9. The Last Generation of Traditional Developers (59:05)
"I think we're the last generation of developers who had to learn bits, bytes, memory management, C++ from age 14 just because we liked it." Future developers won't need that foundation—they'll start with a different set of skills entirely. AI handles the plumbing; they'll focus on judgment and architecture. Not good or bad, just different.
10. Building in Public, Building Faster (1:00:42)
I launched POC Graveyard (poc-graveyard.com) in roughly an hour: buy domain, deploy, ship. Pre-AI, that sounded exhausting. Now I can throw ideas at the wall and see what sticks without the ceremony. For someone who loves building but hates deployment friction, this changes everything.
Where This Connects
This conversation sits right at the beginning of my AI development journey.

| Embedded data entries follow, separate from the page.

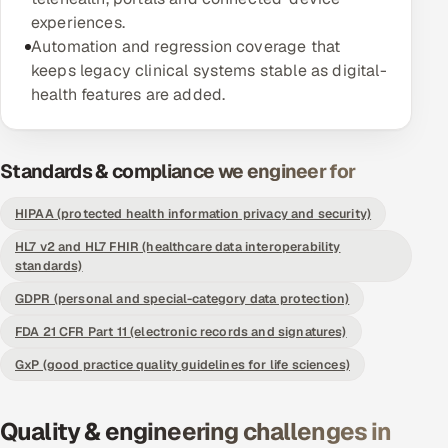
experiences.
Offshore Development Center
Automation and regression coverage that
keeps legacy clinical systems stable as digital-
Remote IT Office in India
health features are added.
Locations we serve worldwide
Standards & compliance we engineer for
All hiring options →
HIPAA (protected health information privacy and security)
CoE
HL7 v2 and HL7 FHIR (healthcare data interoperability
standards)
SAP
GDPR (personal and special-category data protection)
Microsoft
FDA 21 CFR Part 11 (electronic records and signatures)
GxP (good practice quality guidelines for life sciences)
Oracle
Salesforce
Quality & engineering challenges in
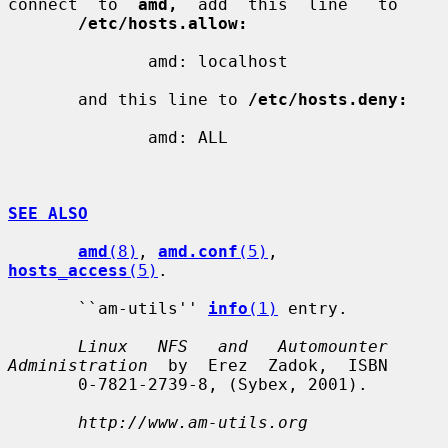
connect  to  
amd,
  add  this  line   to

/etc/hosts.allow:
              amd: localhost

       and this line to 
/etc/hosts.deny:
              amd: ALL

SEE ALSO
amd
(8)
, 
amd.conf
(5)
, 
hosts_access
(5)
.

       ``am-utils'' 
info
(1)
 entry.

Linux   NFS   and   Automounter  
Administration
  by  Erez  Zadok,  ISBN

       0-7821-2739-8, (Sybex, 2001).

http://www.am-utils.org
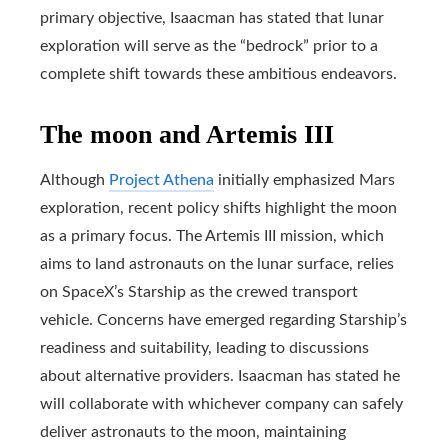
primary objective, Isaacman has stated that lunar
exploration will serve as the “bedrock” prior to a
complete shift towards these ambitious endeavors.
The moon and Artemis III
Although
Project Athena
initially emphasized Mars
exploration, recent policy shifts highlight the moon
as a primary focus. The Artemis III mission, which
aims to land astronauts on the lunar surface, relies
on SpaceX’s Starship as the crewed transport
vehicle. Concerns have emerged regarding Starship’s
readiness and suitability, leading to discussions
about alternative providers. Isaacman has stated he
will collaborate with whichever company can safely
deliver astronauts to the moon, maintaining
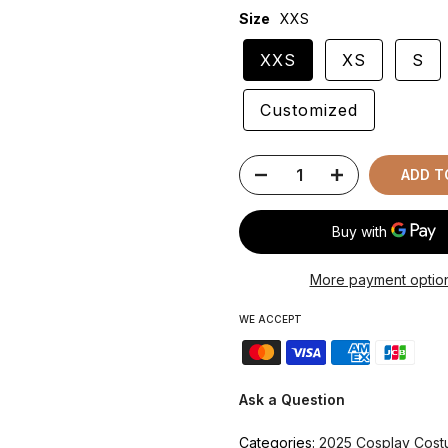
Size
XXS
XXS
XS
S
Customized
ADD T
More payment optio
WE ACCEPT
Ask a Question
Categories:
2025 Cosplay Cos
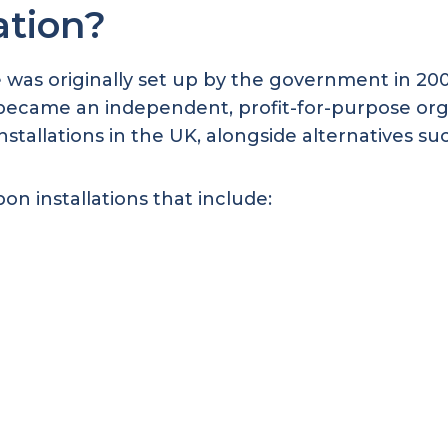
ation?
was originally set up by the government in 2006
It became an independent, profit-for-purpose org
nstallations in the UK, alongside alternatives su
on installations that include:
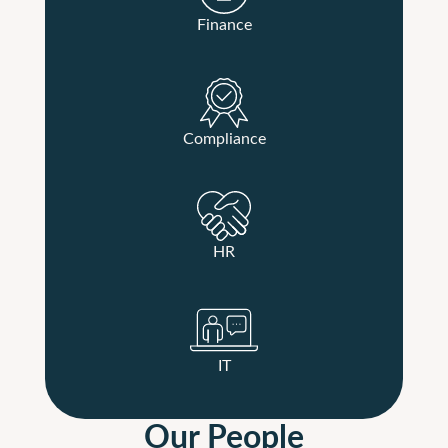
Finance
Compliance
HR
IT
Our People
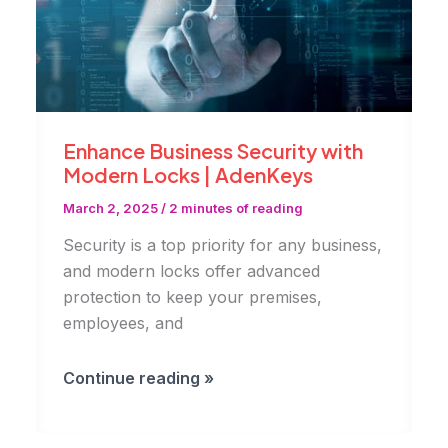
Enhance Business Security with
Modern Locks | AdenKeys
March 2, 2025
/
2 minutes of reading
Security is a top priority for any business,
and modern locks offer advanced
protection to keep your premises,
employees, and
Enhance
Continue reading »
Business
Security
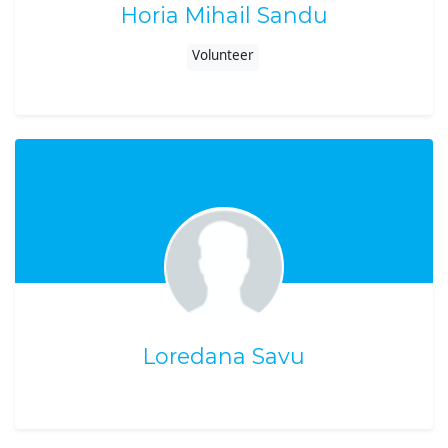
Horia Mihail Sandu
Volunteer
Loredana Savu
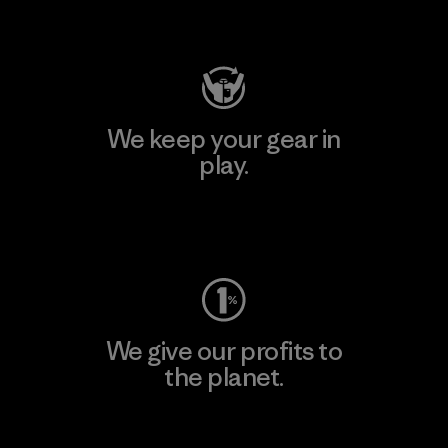
Visit Patagonia Action Works
We keep your gear in
play.
Visit Worn Wear
We give our profits to
the planet.
Read Our Commitment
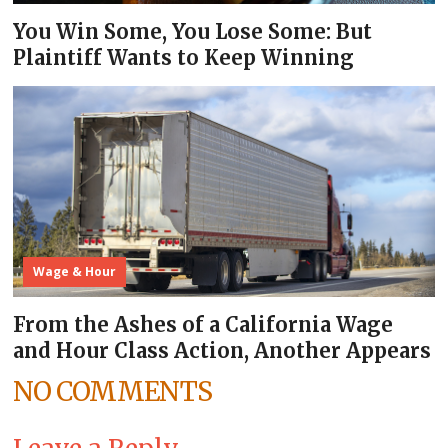
You Win Some, You Lose Some: But
Plaintiff Wants to Keep Winning
Wage & Hour
From the Ashes of a California Wage
and Hour Class Action, Another Appears
NO COMMENTS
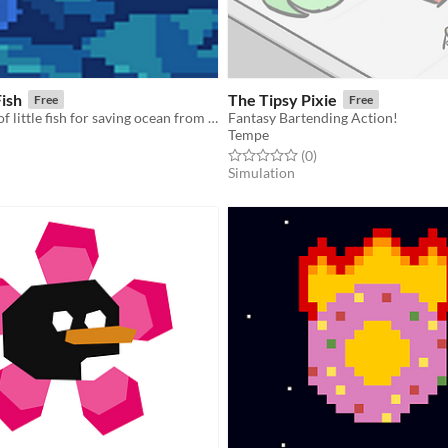
ish
The Tipsy Pixie
Free
Free
An adventure of little fish for saving ocean from radiation!
Fantasy Bartending Action!
Tempe
f 5 stars
otal ratings
Rated 0.0 out of 5 stars
total ratings
(0
)
Simulation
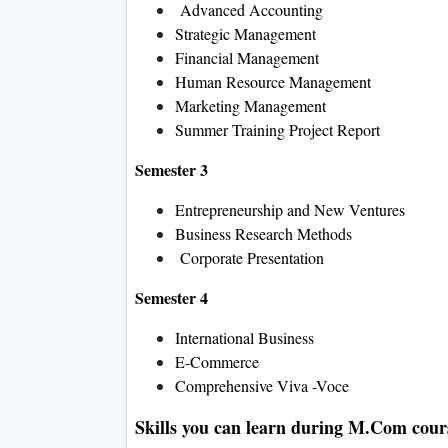
Advanced Accounting
Strategic Management
Financial Management
Human Resource Management
Marketing Management
Summer Training Project Report
Semester 3
Entrepreneurship and New Ventures
Business Research Methods
Corporate Presentation
Semester 4
International Business
E-Commerce
Comprehensive Viva -Voce
Skills you can learn during M.Com cour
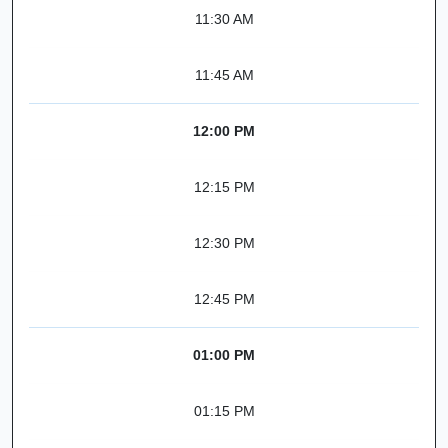
11:30 AM
11:45 AM
12:00 PM
12:15 PM
12:30 PM
12:45 PM
01:00 PM
01:15 PM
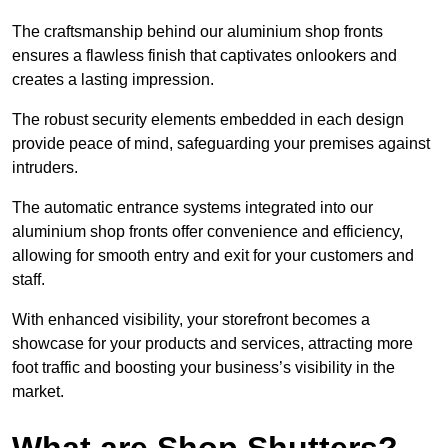
The craftsmanship behind our aluminium shop fronts
ensures a flawless finish that captivates onlookers and
creates a lasting impression.
The robust security elements embedded in each design
provide peace of mind, safeguarding your premises against
intruders.
The automatic entrance systems integrated into our
aluminium shop fronts offer convenience and efficiency,
allowing for smooth entry and exit for your customers and
staff.
With enhanced visibility, your storefront becomes a
showcase for your products and services, attracting more
foot traffic and boosting your business’s visibility in the
market.
What are Shop Shutters?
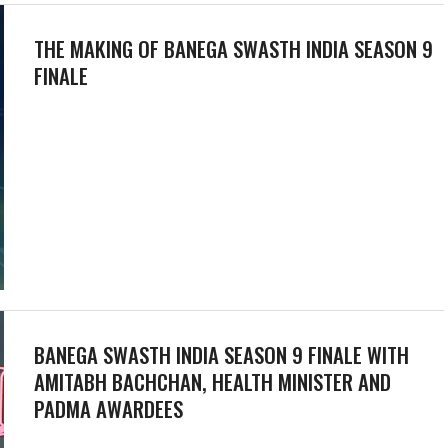
THE MAKING OF BANEGA SWASTH INDIA SEASON 9
FINALE
BANEGA SWASTH INDIA SEASON 9 FINALE WITH
AMITABH BACHCHAN, HEALTH MINISTER AND
PADMA AWARDEES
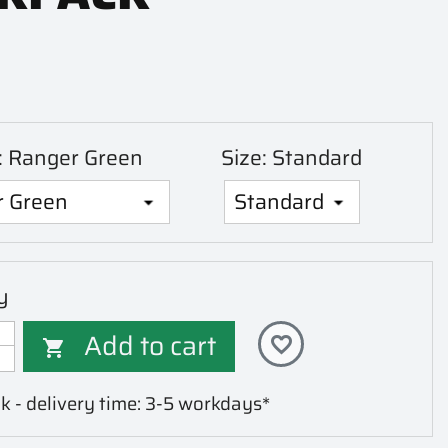
r: Ranger Green
Size: Standard
y
Add to cart
favorite_border

k - delivery time: 3-5 workdays*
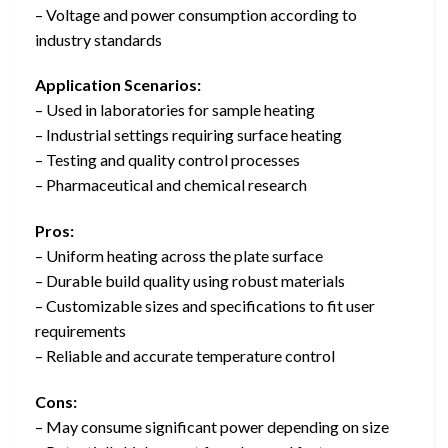
– Voltage and power consumption according to
industry standards
Application Scenarios:
– Used in laboratories for sample heating
– Industrial settings requiring surface heating
– Testing and quality control processes
– Pharmaceutical and chemical research
Pros:
– Uniform heating across the plate surface
– Durable build quality using robust materials
– Customizable sizes and specifications to fit user
requirements
– Reliable and accurate temperature control
Cons:
– May consume significant power depending on size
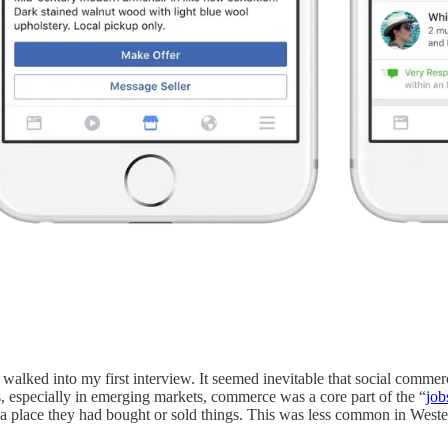
lked into my first interview. It seemed inevitable that social commer
, especially in emerging markets, commerce was a core part of the “
job
a place they had bought or sold things. This was less common in Wester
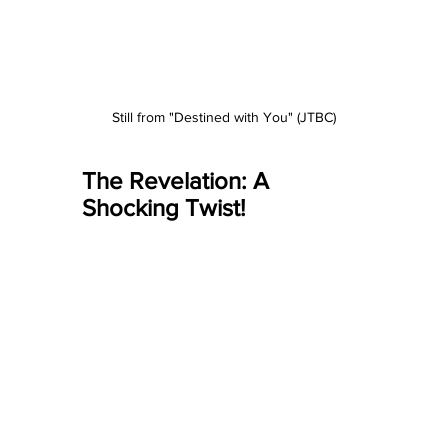
Still from "Destined with You" (JTBC)
The Revelation: A 
Shocking Twist!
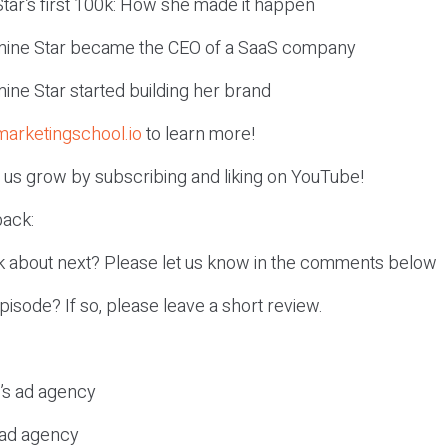
tar’s first 100k: How she made it happen
mine Star became the CEO of a SaaS company
ine Star started building her brand
marketingschool.io
to learn more!
p us grow by subscribing and liking on YouTube!
ack:
k about next? Please let us know in the comments below
episode? If so, please leave a short review.
c’s ad agency
s ad agency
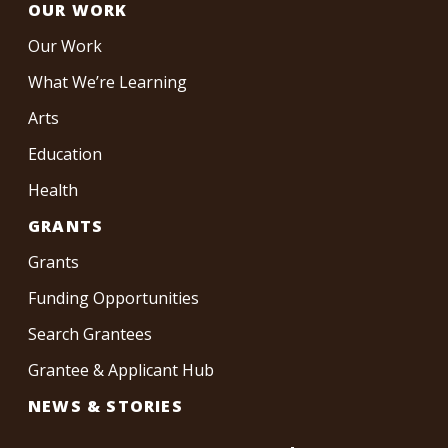
OUR WORK
Our Work
What We’re Learning
Arts
Education
Health
GRANTS
Grants
Funding Opportunities
Search Grantees
Grantee & Applicant Hub
NEWS & STORIES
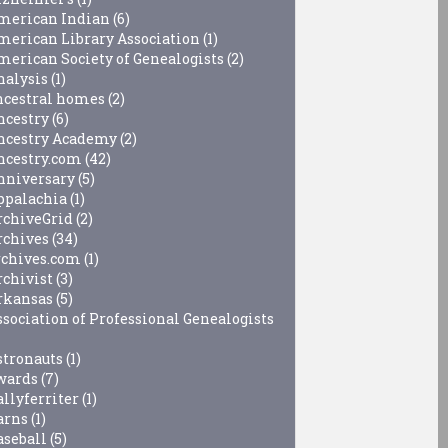
merican Indian
(6)
merican Library Association
(1)
merican Society of Genealogists
(2)
nalysis
(1)
ncestral homes
(2)
ncestry
(6)
ncestry Academy
(2)
ncestry.com
(42)
nniversary
(5)
ppalachia
(1)
rchiveGrid
(2)
rchives
(34)
rchives.com
(1)
rchivist
(3)
rkansas
(5)
ssociation of Professional Genealogists
stronauts
(1)
wards
(7)
allyferriter
(1)
arns
(1)
aseball
(5)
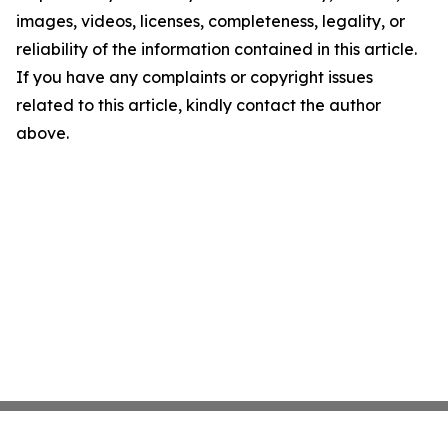
images, videos, licenses, completeness, legality, or
reliability of the information contained in this article.
If you have any complaints or copyright issues
related to this article, kindly contact the author
above.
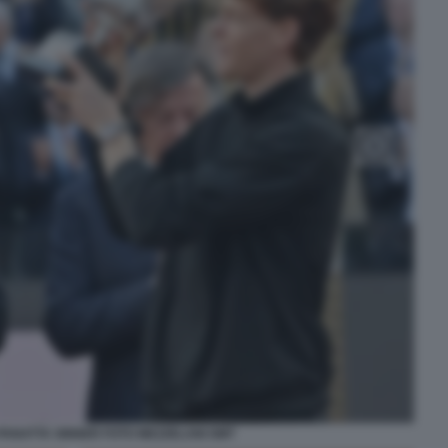
PANATTA SINNER FOTO MEZZELANI GMT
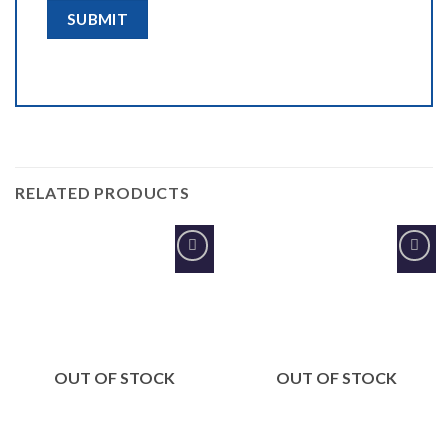
RELATED PRODUCTS
Add to
Add to
Wishlist
Wishlist
OUT OF STOCK
OUT OF STOCK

If you want the full story:
- 1-1: Ten Websites for Two Dollars — The LinkedIn post that sparked this whole thing
- Related: AI and React Together — Deep dive into tool pairings (coming soon)
- Related: Building with Agents — How I structure multi-agent workflows (coming soon)
The episode itself is in Danish, so you'll hear the full conversation with all the tangents, questions, and moments where Kasper pushed back on my thinking. That's where the real value is—not in my conclusions, but in how we got there.
One of the most surreal moments: my first podcast appearance about AI coding, in the middle of my first serious AI experiment. Recording this at the end of December, not yet knowing how far this would go. Grateful to Kasper for asking the right questions and calling out the over-hype moments. The skepticism helps.